AFC Wildcard Game 2008: Chargers mortalize the Titans

“Mortalize” isn’t a real word.  N’importe.

Qualcomm Stadium in California. The Tennessee Titans trekked southwestward across the country to challenge the San Diego Chargers for a shot at the AFC divisional championship game, and then hopefully the Super Bowl.

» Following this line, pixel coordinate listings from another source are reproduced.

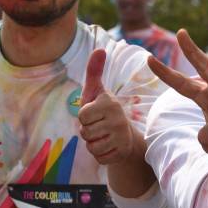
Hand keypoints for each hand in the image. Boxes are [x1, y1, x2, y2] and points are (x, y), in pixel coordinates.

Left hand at [78, 49, 142, 165]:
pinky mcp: (121, 152)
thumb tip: (99, 49)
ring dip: (93, 143)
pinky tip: (109, 146)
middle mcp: (118, 119)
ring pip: (91, 146)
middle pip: (85, 132)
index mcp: (110, 103)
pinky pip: (99, 158)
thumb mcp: (96, 91)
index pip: (82, 116)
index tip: (95, 113)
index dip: (84, 117)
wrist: (126, 135)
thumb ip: (94, 71)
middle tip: (99, 126)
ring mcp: (121, 137)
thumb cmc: (104, 111)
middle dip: (88, 131)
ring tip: (103, 136)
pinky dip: (100, 155)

The first quarter started with grey skies, precipitation, and a Titans field goal.   The second quarter ended with another Titans field goal.  Going into halftime, Tennessee 6 and San Diego 0.   The third quarter gave the Chargers a modicum amount of hope with a field goal.  Well Hallelujah.  San Diego wide receiver Vincent Jackson made a touchdown in the bottom of the third quarter.  Chargers 10 and Titans 6.  The fourth quarter picked up again in the precipitation.  Chargers running back LaDainian Tomlinson nearly made a touchdown just before the halfway point in the fourth quarter.    The ball was called dead at the one yard-line; San Diego challenged but the ruling stood (no more time-outs for them).  Tomlinson made another effort, leaped up and over the Titans defensive players and broke the plane with his outstretched hands.  Chargers up to 17.   Tennessee challenged but the ruling stood (they still had one more at that point).  After 3.65 quarters of underwhelming game-play (excepting interceptions), the game ended 17 to 6 in favor of San Diego.  The Chargers are going to the AFC divisional game.

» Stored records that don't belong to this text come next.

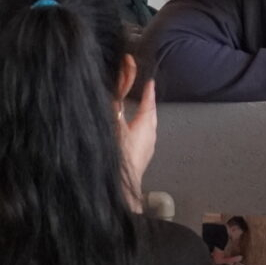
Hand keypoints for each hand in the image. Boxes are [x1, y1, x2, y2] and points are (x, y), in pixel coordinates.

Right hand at [118, 80, 159, 194]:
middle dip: (148, 103)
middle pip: (151, 114)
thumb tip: (113, 95)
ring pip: (148, 126)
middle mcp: (151, 134)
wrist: (124, 184)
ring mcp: (149, 147)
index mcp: (145, 124)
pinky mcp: (144, 156)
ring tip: (138, 110)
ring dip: (144, 117)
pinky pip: (144, 137)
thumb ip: (113, 110)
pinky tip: (133, 131)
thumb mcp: (114, 128)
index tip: (150, 81)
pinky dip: (140, 129)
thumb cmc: (120, 156)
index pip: (148, 103)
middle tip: (146, 93)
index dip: (148, 91)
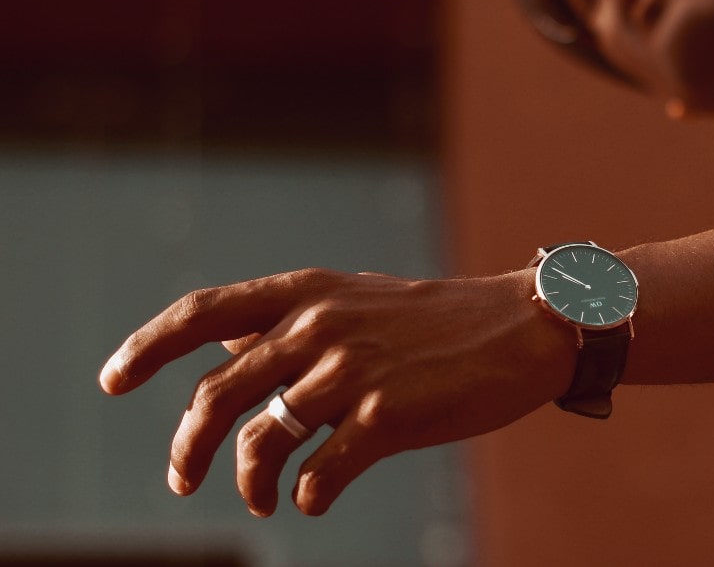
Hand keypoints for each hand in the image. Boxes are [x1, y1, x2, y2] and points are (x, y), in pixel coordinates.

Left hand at [99, 267, 572, 516]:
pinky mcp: (387, 415)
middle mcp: (320, 325)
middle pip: (217, 393)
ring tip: (263, 499)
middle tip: (181, 479)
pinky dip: (308, 493)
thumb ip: (294, 325)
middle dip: (186, 445)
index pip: (204, 312)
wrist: (524, 328)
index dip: (148, 347)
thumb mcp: (358, 300)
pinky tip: (315, 497)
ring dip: (250, 482)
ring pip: (261, 439)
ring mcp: (353, 369)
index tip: (112, 381)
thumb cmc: (439, 321)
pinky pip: (320, 471)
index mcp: (308, 291)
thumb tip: (229, 360)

Observations & Miscellania:

1. Because this game was on CBS, the blue line of scrimmage graphic was on the field.  After watching a number of football games on Fox, NBC, and CBS within the the last week, I think I’d be content either way if the blue line of scrimmage was nixed next season.

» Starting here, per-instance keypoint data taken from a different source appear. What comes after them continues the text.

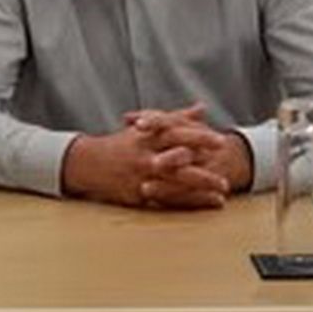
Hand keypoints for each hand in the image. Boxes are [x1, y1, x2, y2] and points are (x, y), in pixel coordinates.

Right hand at [61, 105, 232, 209]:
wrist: (88, 164)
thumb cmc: (121, 144)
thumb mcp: (146, 126)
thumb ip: (176, 117)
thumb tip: (201, 108)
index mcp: (147, 136)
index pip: (176, 133)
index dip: (198, 137)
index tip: (220, 141)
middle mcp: (144, 155)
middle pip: (177, 157)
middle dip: (202, 162)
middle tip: (224, 166)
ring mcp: (141, 175)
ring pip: (174, 181)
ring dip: (199, 185)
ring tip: (222, 190)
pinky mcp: (138, 194)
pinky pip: (167, 200)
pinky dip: (189, 202)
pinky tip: (208, 203)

2. “Jackson has San Diego down to the twenty-six yard line–its deepest penetration,” one of the commentators remarked.  Again, easily misinterpreted.

3. Before Vincent Jackson made the TD in the bottom of the third quarter, Titans defensive tackle Albert Haynesworth was flagged for unnecessary roughness. He crept beyond the line of scrimmage and pushed Chargers quarterback Philip Rivers to the ground.  I caught it in a slow-motion instant replay from behind the Titans line; it reminded me of something one would see in sixth-grade gym class.

4. Chargers defensive end Luis Castillo did this reverse kick-ball-change step after he  sacked Titans quarterback Vince Young.